::: Data to use
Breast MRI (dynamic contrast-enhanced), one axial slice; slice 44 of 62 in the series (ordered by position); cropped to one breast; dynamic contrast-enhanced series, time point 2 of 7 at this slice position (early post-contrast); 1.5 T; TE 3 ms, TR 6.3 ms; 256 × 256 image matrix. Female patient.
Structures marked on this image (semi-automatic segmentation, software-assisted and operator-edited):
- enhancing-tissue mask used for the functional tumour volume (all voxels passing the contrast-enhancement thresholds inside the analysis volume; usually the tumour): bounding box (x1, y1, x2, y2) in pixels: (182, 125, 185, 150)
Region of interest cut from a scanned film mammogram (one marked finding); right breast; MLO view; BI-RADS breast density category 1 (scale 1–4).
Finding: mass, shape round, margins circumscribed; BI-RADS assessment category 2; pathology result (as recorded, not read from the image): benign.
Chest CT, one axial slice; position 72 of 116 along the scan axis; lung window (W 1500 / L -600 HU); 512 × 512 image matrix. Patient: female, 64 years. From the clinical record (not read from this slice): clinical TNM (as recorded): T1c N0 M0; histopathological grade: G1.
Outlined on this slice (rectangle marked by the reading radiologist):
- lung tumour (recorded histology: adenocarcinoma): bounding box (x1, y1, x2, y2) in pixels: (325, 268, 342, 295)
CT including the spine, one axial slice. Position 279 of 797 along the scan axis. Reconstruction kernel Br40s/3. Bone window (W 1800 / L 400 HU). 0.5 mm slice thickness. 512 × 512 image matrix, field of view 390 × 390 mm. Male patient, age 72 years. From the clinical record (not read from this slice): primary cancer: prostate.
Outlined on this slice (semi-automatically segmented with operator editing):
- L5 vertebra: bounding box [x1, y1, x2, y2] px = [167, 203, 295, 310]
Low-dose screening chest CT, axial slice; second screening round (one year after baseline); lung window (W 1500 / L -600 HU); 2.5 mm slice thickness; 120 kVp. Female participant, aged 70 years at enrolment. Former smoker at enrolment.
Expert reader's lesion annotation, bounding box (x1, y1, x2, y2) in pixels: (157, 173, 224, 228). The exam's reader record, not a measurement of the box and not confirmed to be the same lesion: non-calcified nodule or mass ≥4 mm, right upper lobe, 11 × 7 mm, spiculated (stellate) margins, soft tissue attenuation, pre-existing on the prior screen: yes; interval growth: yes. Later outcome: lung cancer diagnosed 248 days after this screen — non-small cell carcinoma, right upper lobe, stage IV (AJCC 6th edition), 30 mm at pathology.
::::::
[Task goal] A word-for-word transcription of the material is required.

[Result of this exercise]
Breast MRI (dynamic contrast-enhanced), one axial slice; slice 44 of 62 in the series (ordered by position); cropped to one breast; dynamic contrast-enhanced series, time point 2 of 7 at this slice position (early post-contrast); 1.5 T; TE 3 ms, TR 6.3 ms; 256 × 256 image matrix. Female patient.
Structures marked on this image (semi-automatic segmentation, software-assisted and operator-edited):
- enhancing-tissue mask used for the functional tumour volume (all voxels passing the contrast-enhancement thresholds inside the analysis volume; usually the tumour): bounding box (x1, y1, x2, y2) in pixels: (182, 125, 185, 150)
Region of interest cut from a scanned film mammogram (one marked finding); right breast; MLO view; BI-RADS breast density category 1 (scale 1–4).
Finding: mass, shape round, margins circumscribed; BI-RADS assessment category 2; pathology result (as recorded, not read from the image): benign.
Chest CT, one axial slice; position 72 of 116 along the scan axis; lung window (W 1500 / L -600 HU); 512 × 512 image matrix. Patient: female, 64 years. From the clinical record (not read from this slice): clinical TNM (as recorded): T1c N0 M0; histopathological grade: G1.
Outlined on this slice (rectangle marked by the reading radiologist):
- lung tumour (recorded histology: adenocarcinoma): bounding box (x1, y1, x2, y2) in pixels: (325, 268, 342, 295)
CT including the spine, one axial slice. Position 279 of 797 along the scan axis. Reconstruction kernel Br40s/3. Bone window (W 1800 / L 400 HU). 0.5 mm slice thickness. 512 × 512 image matrix, field of view 390 × 390 mm. Male patient, age 72 years. From the clinical record (not read from this slice): primary cancer: prostate.
Outlined on this slice (semi-automatically segmented with operator editing):
- L5 vertebra: bounding box [x1, y1, x2, y2] px = [167, 203, 295, 310]
Low-dose screening chest CT, axial slice; second screening round (one year after baseline); lung window (W 1500 / L -600 HU); 2.5 mm slice thickness; 120 kVp. Female participant, aged 70 years at enrolment. Former smoker at enrolment.
Expert reader's lesion annotation, bounding box (x1, y1, x2, y2) in pixels: (157, 173, 224, 228). The exam's reader record, not a measurement of the box and not confirmed to be the same lesion: non-calcified nodule or mass ≥4 mm, right upper lobe, 11 × 7 mm, spiculated (stellate) margins, soft tissue attenuation, pre-existing on the prior screen: yes; interval growth: yes. Later outcome: lung cancer diagnosed 248 days after this screen — non-small cell carcinoma, right upper lobe, stage IV (AJCC 6th edition), 30 mm at pathology.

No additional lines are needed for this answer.